It was not enough for government to multiply the number of jobs; it also had to multiply salaries, and the more its domain expanded, the more all its expenditures increased. There are scarcely any branches of service whose expenses, in the past twenty-six years or fewer, have not doubled or tripled: here are a few examples.

In 1791, personnel expenses in the central administration of registration and public lands amounted to only 325,000 francs; today, they amount to 774,000. Departmental directors cost only 600,000 francs; they now cost nearly 1,500,000. Inspectors and controllers together received only 840,000 francs; today they are paid more than two million.
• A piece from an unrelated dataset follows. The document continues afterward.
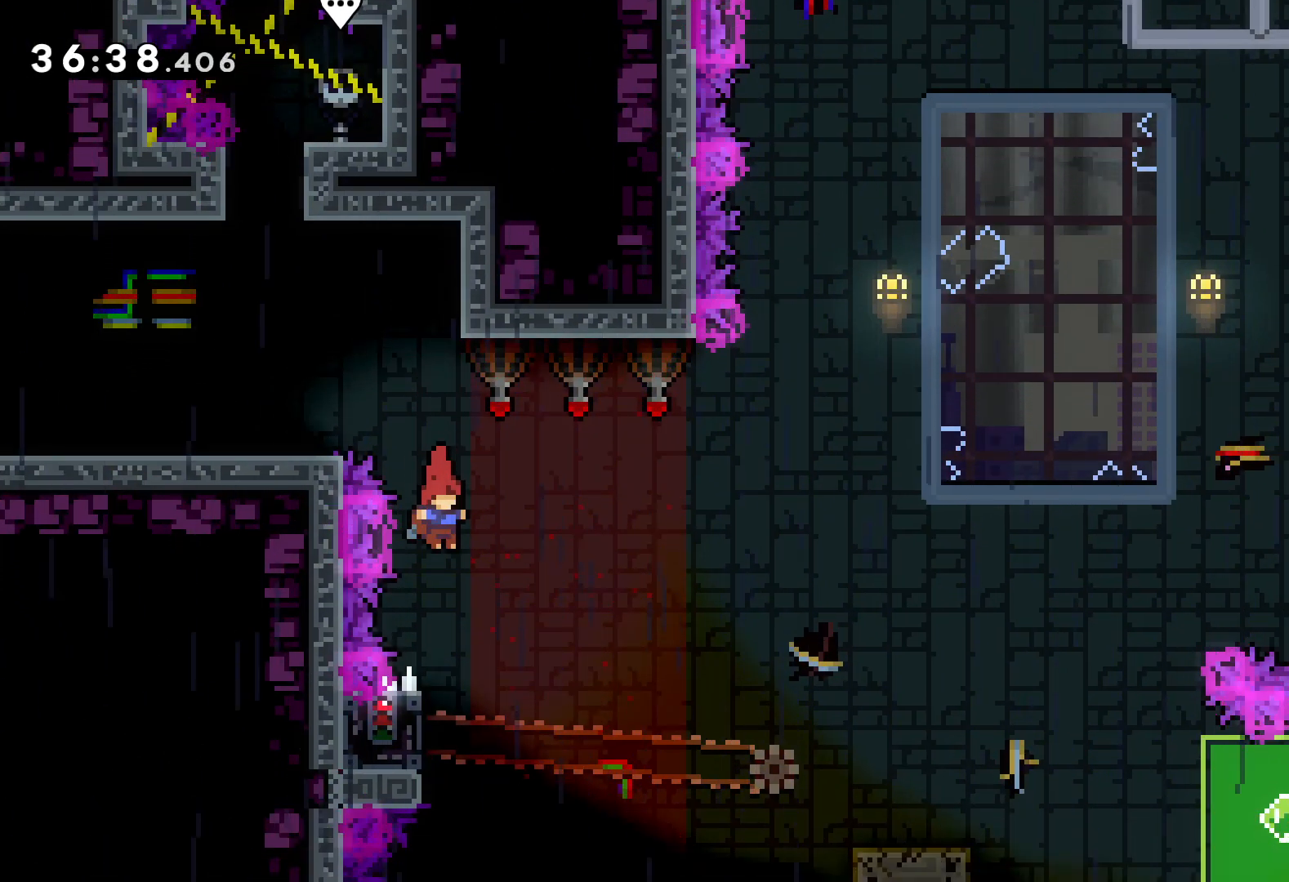
{"keys": ["grab"], "events": [[200, "left", "down"], [250, "grab", "down"], [333, "left", "up"]]}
Stamp office employees cost only 100,000 francs; they now cost more than 240,000. The total expenditure of the registration administration did not exceed four million; it now surpasses ten. — The same growth has occurred in customs expenditures. The expenses of that [94] administration in 1791 did not exceed eight and a half million; today, although the customs line is unchanged, they exceed 23 million—they have nearly tripled. — In 1802, the general expenses of the Ministry of the Interior, including the salaries of prefects, sub-prefects, prefectural councilors, and general secretaries, amounted to only 30 million; those same expenses today amount to nearly 40 million, even though France is now reduced in size by more than one-fifth. In 1802, the office staff of this ministry, including those of bridges and roads and public education (which were then part of the interior ministry), received together only 625,000 francs; today they receive nearly 1,300,000. — Today, the expenses of the Ministry of Justice are 8 million higher than they were in 1802, when France was one-fifth larger. — In 1802, the gendarmerie cost only 14 million; today, even though France has 22 fewer departments, it costs nearly 28 million. — In 1802, the budget for all ordinary expenses, including the public debt, was only 500 million; today, even though France is one-fifth smaller, the budget for those same expenses is over 680 million.

[95]

It is truly curious to see how, year after year, the budgets have gradually increased as the multitude of officeholders has grown and the domain of administration has expanded. As we said, ordinary expenditures did not exceed 500 million in 1802; they rose to 589 in 1803. They reached 720 in 1807, 772 in 1808, 786 in 1809, and 795 in 1810. In 1811, they hit one billion. They rose to 1 billion 30 million in 1812, and in 1813 they exceeded 1.15 billion. At the time of the Restoration, France’s territory having been reduced by more than a third, public expenditures were naturally expected to decrease significantly; yet they remained proportionally higher than they had been before the fall of the empire, and the budgets continued their upward trajectory. Indeed, while in 1815 the budget for ordinary and extraordinary expenditures amounted to only 791 million, that of 1816 rose to 884 million, that of 1817 to 1 billion 69 million, and that of 1818 to 1 billion 98 million. The budget for this year will no doubt show a reduction due to the departure of foreign troops, but [96] it is likely that, if it is lower in one area, it will be higher in another, and one will still observe an increase in the ordinary expenditures of the administration.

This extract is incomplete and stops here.